Available records:

+-------+

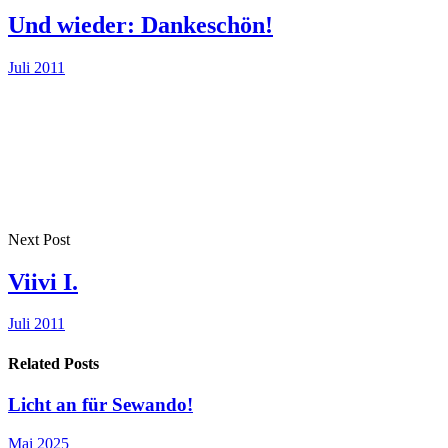
Und wieder: Dankeschön!
Juli 2011
Next Post
Viivi I.
Juli 2011
Related Posts
Licht an für Sewando!
Mai 2025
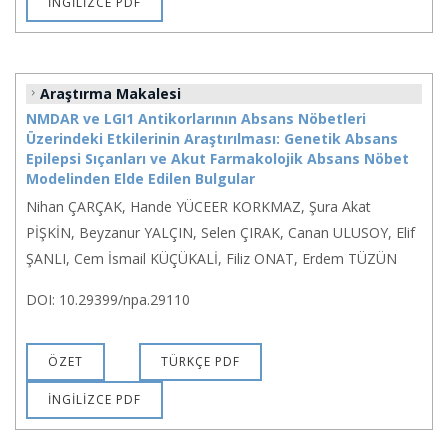
İNGİLİZCE PDF
Araştırma Makalesi
NMDAR ve LGI1 Antikorlarının Absans Nöbetleri
Üzerindeki Etkilerinin Araştırılması: Genetik Absans
Epilepsi Sıçanları ve Akut Farmakolojik Absans Nöbet
Modelinden Elde Edilen Bulgular
Nihan ÇARÇAK, Hande YÜCEER KORKMAZ, Şura Akat
PİŞKİN, Beyzanur YALÇIN, Selen ÇIRAK, Canan ULUSOY, Elif
ŞANLI, Cem İsmail KÜÇÜKALİ, Filiz ONAT, Erdem TÜZÜN
DOI: 10.29399/npa.29110
ÖZET
TÜRKÇE PDF
İNGİLİZCE PDF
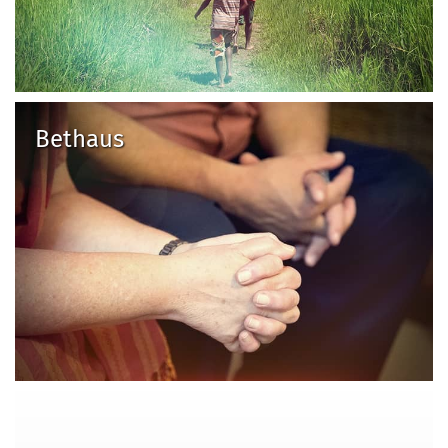
Bethaus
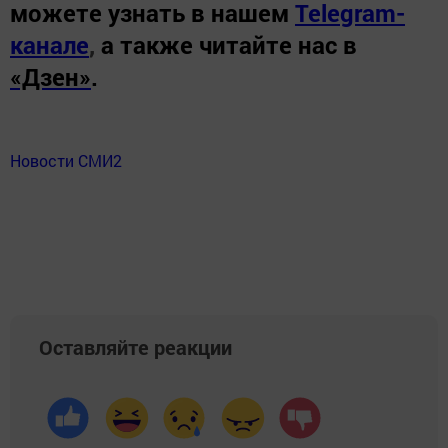
можете узнать в нашем
Telegram-
канале
,
а также читайте нас в
«Дзен»
.
Новости СМИ2
Оставляйте реакции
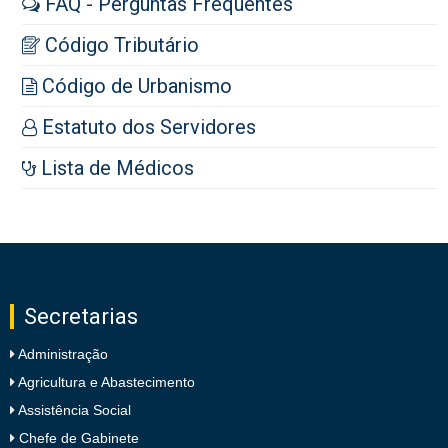
FAQ - Perguntas Frequentes
Código Tributário
Código de Urbanismo
Estatuto dos Servidores
Lista de Médicos
Secretarias
Administração
Agricultura e Abastecimento
Assistência Social
Chefe de Gabinete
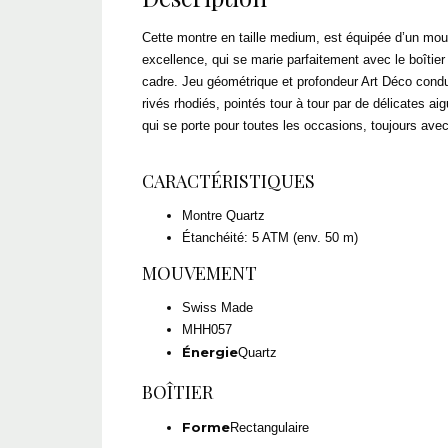
Cette montre en taille medium, est équipée d’un mouv
excellence, qui se marie parfaitement avec le boîtier 
cadre. Jeu géométrique et profondeur Art Déco conduis
rivés rhodiés, pointés tour à tour par de délicates a
qui se porte pour toutes les occasions, toujours avec
CARACTÉRISTIQUES
Montre Quartz
Étanchéité: 5 ATM (env. 50 m)
MOUVEMENT
Swiss Made
MHH057
Énergie
Quartz
BOÎTIER
Forme
Rectangulaire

+-------+

Leaving the pictures out, copy exactly the lines from the line that contains "Código Tributário" to the last line of the data, both ends included.

Result of the exercise:
Código Tributário
Código de Urbanismo
Estatuto dos Servidores
Lista de Médicos
Secretarias
Administração
Agricultura e Abastecimento
Assistência Social
Chefe de Gabinete
Cette montre en taille medium, est équipée d’un mouv
excellence, qui se marie parfaitement avec le boîtier 
cadre. Jeu géométrique et profondeur Art Déco conduis
rivés rhodiés, pointés tour à tour par de délicates a
qui se porte pour toutes les occasions, toujours avec
CARACTÉRISTIQUES
Montre Quartz
Étanchéité: 5 ATM (env. 50 m)
MOUVEMENT
Swiss Made
MHH057
Énergie
Quartz
BOÎTIER
Forme
Rectangulaire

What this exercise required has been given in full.